Exercise directions.
Summarize the blog post about Duolingo in two sentences.

May. 19th, 2024

walkitout: (Default)
I do a lot of Duolingo. I really love Duolingo, because it’s easy, and it’s effective, and it supplies most of its own motivation. I want to learn multiple languages, so I’m supplying that amount of motivation, but it does all the rest, really. I do a very minimal amount of supplementary language learning, mostly I am learning languages because I have had things I have wanted to be able to read and couldn’t and this is an effort to fix that. I naturally stumble across a fair amount of stuff that constitutes “outside practice” or whatever, and I travel a little, which is a bit more.

Anyway. That’s background. I’ve been using the product/service for years, and I have “attended” a couple online Duocons, and I reflexively absorb information about the intersection of finance and tech so I’m marginally aware of some of the key people.

https://www.linkedin.com/feed/update/urn:li:activity:7196909776696475648

That _should_ be a link to a post by Severin Hacker, describing how he put together a document describing himself so that new people he is working with will get through the Getting To Know process more nimbly. I may have screwed the link up, tho.

I became aware of this, because over on Threads, Some Guy On the Internet took issue with this, and it turned into a pro vs anti thread in which a bunch of Very Online People called him a narcissist, a horrible boss, took issue with his work hours, and so forth. The initial take included this:

“Also can we talk about this line: “I am good at the first 20% of a project and I'm terrible at the last 20%”?

AKA “I’m going to take your ideas because I can’t think of any, get it approved from the higher ups, then have you figure out the logistics to complete it. Thanks!””

On the initial post, under Severin Hacker, it says “Duolingo CTO and Cofounder”. So, first off, this is probably a person who had at least some initial ideas. And also, there aren’t any “higher ups”. He _is_ the “higher up” when it comes to technical ideas, and he is not super likely — judging by the limited number of CTOs of the cofounder flavor I’ve had interactions with — to be all that interested in any ideas that are not technical. Also, it is literally the job of a CTO to have people below him work out the logistics to complete it. Literally, the Hot Take _against_ this post was a wild failure to understand the nature of the poster’s job.

Data entries
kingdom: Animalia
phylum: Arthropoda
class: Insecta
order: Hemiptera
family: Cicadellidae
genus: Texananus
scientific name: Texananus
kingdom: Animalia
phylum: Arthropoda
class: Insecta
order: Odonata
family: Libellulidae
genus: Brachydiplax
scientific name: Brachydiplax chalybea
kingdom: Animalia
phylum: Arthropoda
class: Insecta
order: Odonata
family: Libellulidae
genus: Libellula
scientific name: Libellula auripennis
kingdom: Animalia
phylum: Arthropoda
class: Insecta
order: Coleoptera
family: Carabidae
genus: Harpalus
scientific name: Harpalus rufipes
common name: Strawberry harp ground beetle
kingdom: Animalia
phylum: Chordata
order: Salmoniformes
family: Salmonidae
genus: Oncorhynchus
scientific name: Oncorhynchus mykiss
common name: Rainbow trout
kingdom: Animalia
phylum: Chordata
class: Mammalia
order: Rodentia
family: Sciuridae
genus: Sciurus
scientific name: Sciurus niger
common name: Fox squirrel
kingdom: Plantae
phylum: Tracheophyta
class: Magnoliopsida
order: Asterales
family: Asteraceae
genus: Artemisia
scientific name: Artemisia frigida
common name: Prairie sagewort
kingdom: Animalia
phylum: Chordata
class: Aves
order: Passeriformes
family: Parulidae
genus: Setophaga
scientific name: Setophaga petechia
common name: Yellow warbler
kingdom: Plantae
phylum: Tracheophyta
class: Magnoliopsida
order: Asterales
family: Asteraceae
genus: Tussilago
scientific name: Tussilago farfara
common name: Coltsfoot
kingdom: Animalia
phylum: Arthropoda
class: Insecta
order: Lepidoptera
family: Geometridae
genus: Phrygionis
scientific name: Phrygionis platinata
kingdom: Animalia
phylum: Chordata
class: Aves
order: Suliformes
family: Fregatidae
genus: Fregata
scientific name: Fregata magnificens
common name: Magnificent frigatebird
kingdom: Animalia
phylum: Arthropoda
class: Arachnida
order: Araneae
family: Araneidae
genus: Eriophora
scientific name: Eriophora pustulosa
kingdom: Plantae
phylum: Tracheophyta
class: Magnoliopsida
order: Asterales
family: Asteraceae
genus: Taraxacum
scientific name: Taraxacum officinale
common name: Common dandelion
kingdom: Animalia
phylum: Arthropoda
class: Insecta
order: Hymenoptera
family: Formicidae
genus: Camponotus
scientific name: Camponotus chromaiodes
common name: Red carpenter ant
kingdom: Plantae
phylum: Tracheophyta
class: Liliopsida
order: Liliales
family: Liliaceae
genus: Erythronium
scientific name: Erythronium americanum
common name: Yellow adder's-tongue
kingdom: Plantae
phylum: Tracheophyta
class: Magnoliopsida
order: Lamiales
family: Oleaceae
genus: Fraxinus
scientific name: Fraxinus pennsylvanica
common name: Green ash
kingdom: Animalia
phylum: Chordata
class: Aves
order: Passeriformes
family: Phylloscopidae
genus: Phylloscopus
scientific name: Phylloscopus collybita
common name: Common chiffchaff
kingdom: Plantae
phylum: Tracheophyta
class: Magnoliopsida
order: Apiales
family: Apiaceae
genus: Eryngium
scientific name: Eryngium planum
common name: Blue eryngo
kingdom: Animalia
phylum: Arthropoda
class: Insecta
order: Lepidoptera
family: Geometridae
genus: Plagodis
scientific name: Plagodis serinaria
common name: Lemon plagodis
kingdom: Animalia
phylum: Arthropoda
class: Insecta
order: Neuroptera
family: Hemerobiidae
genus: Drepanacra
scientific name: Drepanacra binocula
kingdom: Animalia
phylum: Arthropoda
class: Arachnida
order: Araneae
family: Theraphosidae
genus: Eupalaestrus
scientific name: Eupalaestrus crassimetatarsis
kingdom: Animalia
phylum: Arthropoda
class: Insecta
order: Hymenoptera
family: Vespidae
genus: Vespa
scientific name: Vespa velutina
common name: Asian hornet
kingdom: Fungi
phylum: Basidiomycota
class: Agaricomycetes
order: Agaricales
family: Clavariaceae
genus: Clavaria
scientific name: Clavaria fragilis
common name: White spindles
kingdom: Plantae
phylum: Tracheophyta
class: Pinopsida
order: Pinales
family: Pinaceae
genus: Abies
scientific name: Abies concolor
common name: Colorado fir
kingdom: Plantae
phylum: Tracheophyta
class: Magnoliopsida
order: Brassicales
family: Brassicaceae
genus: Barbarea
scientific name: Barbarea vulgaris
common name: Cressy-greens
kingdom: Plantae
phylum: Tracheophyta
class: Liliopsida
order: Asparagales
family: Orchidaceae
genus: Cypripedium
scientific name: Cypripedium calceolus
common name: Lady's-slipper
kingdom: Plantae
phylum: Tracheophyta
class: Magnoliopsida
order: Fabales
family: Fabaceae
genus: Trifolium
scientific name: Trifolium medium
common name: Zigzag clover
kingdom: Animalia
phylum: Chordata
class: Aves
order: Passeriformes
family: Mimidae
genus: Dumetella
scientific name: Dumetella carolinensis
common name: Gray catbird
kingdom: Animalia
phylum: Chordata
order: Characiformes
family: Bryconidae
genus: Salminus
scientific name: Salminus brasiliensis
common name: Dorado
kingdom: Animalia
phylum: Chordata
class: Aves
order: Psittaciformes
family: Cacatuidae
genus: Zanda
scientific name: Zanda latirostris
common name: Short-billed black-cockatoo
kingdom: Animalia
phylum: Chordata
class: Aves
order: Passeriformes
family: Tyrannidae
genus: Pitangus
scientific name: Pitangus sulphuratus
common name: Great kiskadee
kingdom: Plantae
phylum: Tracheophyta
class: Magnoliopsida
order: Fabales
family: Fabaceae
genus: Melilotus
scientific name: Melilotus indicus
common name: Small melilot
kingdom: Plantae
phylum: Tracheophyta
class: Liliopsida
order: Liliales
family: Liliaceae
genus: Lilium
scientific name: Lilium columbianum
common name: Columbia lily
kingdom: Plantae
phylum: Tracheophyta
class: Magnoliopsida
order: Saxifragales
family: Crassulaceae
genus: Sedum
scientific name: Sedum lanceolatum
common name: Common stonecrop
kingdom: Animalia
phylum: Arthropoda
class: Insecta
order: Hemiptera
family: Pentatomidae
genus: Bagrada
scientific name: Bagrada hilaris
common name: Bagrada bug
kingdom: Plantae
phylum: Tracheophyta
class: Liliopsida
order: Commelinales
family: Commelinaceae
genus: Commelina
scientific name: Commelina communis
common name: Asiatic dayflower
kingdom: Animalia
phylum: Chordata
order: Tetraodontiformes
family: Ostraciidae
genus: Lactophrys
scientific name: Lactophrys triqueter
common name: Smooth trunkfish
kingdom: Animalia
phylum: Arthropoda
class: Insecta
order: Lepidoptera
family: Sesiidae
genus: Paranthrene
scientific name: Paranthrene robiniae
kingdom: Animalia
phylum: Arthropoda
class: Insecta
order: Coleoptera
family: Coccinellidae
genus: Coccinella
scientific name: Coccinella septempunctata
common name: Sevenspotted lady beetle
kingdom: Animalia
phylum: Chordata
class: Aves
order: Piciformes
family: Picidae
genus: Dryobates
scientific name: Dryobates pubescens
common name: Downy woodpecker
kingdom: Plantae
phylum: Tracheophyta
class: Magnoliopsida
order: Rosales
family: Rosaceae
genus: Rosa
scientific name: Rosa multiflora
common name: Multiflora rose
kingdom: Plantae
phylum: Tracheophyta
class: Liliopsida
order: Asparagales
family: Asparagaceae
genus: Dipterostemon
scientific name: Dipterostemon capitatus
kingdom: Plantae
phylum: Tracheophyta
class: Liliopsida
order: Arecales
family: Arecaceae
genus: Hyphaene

The completed task.
The writer, a longtime Duolingo user who values it for being easy and effective and for supplying most of its own motivation, learned through Threads of a LinkedIn post by Duolingo CTO and cofounder Severin Hacker about a document describing himself for new colleagues, which set off a pro-versus-anti argument there. The writer argues that a critic's attack on Hacker's line about being good at the first 20% of a project misunderstood his job, since there are no "higher ups" above him for technical ideas and it is a CTO's job to have people below him work out the logistics.